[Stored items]
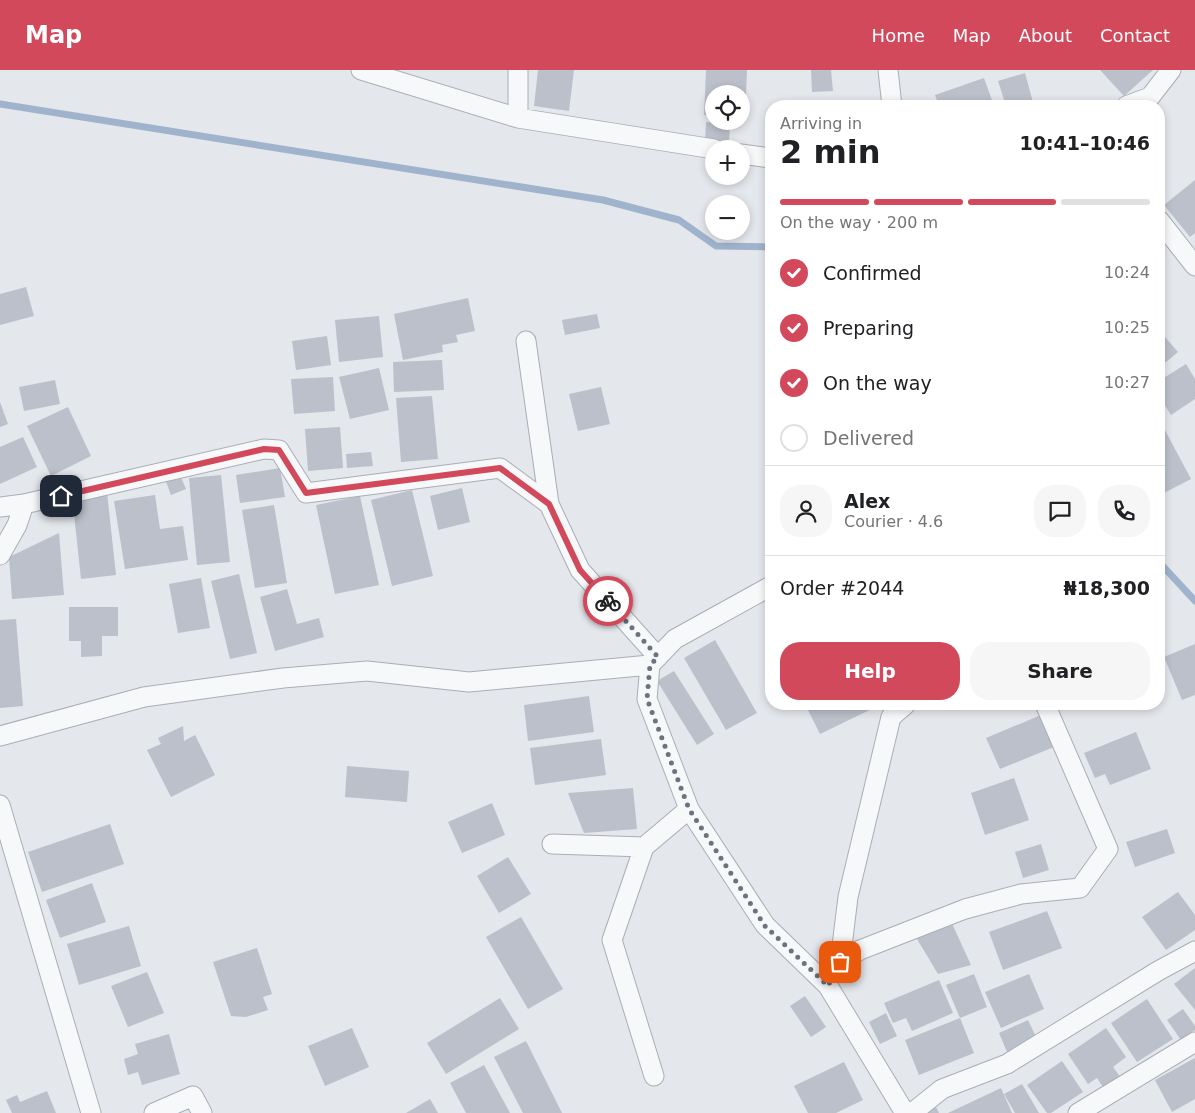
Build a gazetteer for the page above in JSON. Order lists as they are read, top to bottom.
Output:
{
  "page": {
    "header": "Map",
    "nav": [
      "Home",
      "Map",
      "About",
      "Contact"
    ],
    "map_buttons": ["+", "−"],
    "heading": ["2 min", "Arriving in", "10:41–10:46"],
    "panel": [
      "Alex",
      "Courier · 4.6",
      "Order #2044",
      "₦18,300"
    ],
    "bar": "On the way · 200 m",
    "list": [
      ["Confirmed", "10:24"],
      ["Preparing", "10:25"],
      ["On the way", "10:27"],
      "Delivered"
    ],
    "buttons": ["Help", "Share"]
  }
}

==

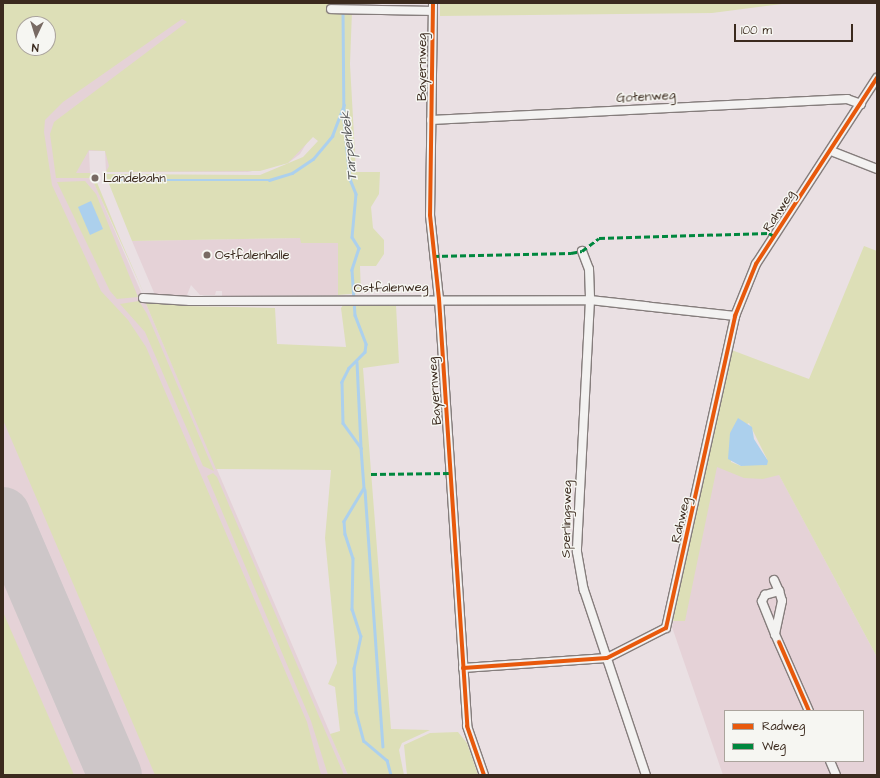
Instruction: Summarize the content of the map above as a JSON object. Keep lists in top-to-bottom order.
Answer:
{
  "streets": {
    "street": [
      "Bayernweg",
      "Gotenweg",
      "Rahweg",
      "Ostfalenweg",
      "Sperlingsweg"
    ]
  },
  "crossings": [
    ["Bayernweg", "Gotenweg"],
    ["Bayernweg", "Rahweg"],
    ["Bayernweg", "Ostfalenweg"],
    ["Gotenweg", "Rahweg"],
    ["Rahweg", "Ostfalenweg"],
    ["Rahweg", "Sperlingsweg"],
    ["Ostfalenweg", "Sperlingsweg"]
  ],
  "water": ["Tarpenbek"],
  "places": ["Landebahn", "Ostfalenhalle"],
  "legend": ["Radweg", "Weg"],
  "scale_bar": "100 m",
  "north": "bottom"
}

§ **TASK REQUIREMENTS**:
In the entries above, identify every line with the word "JSON". Copy those lines.

§ **SOLUTION**:
Build a gazetteer for the page above in JSON. Order lists as they are read, top to bottom.
Instruction: Summarize the content of the map above as a JSON object. Keep lists in top-to-bottom order.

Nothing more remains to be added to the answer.